Rafe’s jaw ticks. “Time?”
“Yes.”
He watches me, eyes dark.
“I’m asking for a chance to show you I’m not going to disappear again,” I continue, voice raw. “I’m asking for a chance to make choices that aren’t cowardice.”
Rafe’s gaze drops to the counter, then back. “And the divorce?” he asks, his voice careful, like he doesn’t want the word to be a weapon, but it already is.

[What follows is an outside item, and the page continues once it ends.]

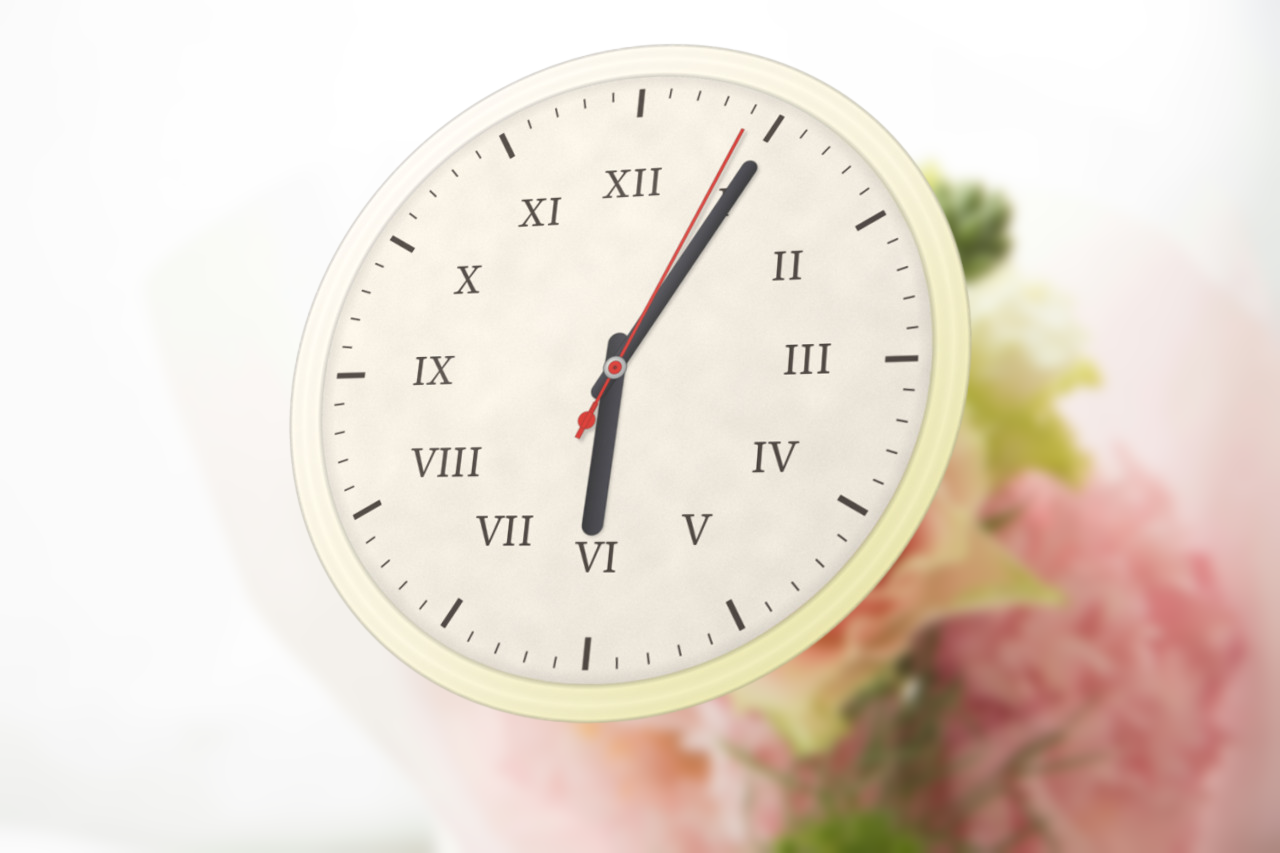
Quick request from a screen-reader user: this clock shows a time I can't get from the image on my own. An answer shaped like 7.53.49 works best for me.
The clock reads 6.05.04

My stomach twists. “I don’t get to tell you what to do,” I say quietly. “If you need it—if you need that freedom, that closure—then… I’ll sign.”
He goes still, and the air changes. His eyes lift to mine. “You’d do that?”
“Yes,” I say, voice scratchy. “Because I’m not here to trap you. I’m here to earn you. And those aren’t the same thing.”
Rafe’s breath leaves him in a slow exhale. He looks… tired, emotionally exhausted, like he’s been holding up the weight of this for years, and tonight it got heavier and lighter at the same time.
“I hate you,” he says suddenly.
My heart drops.
Then he adds, voice cracking just slightly, “For making me still want you.”
The words hit like a punch. I swallow hard, eyes burning. “I know.”
Rafe’s gaze sharpens. “Do you?”
“Yes,” I say. “Because I hate myself for it too.”
His face shifts—anger, pain, something dangerously close to tenderness. He turns away, pressing his palms flat to the counter like he needs something solid.
I stay still. I don’t reach or touch or take. This is the part where old me would try to fix it with a hug, a kiss, a promise. That’s not enough anymore.
Rafe breathes in slowly, then out. When he turns back, his eyes are wet, but his expression is controlled. “You can stay tonight,” he says.
The relief that floods me is so intense my knees threaten to give out. But I don’t move, and I don’t let myself celebrate. “Okay,” I say quietly.
“Guest room,” he adds immediately, like he needs the boundary spoken out loud before emotion tries to rewrite it. “Down the hall. Second door.”
“Okay.”
His jaw flexes once. “This isn’t?—”
“I know,” I cut in gently. “I know what it is.”
He watches me, suspicious.
“It’s a roof,” I say, voice rough. “And it’s… kindness. That’s all.”
Something in his face flickers, like he didn’t expect me to respect the line.
“Okay,” he says, and the word sounds like he’s forcing himself to accept it.
I hesitate. “Do you… want me to call my agent now?”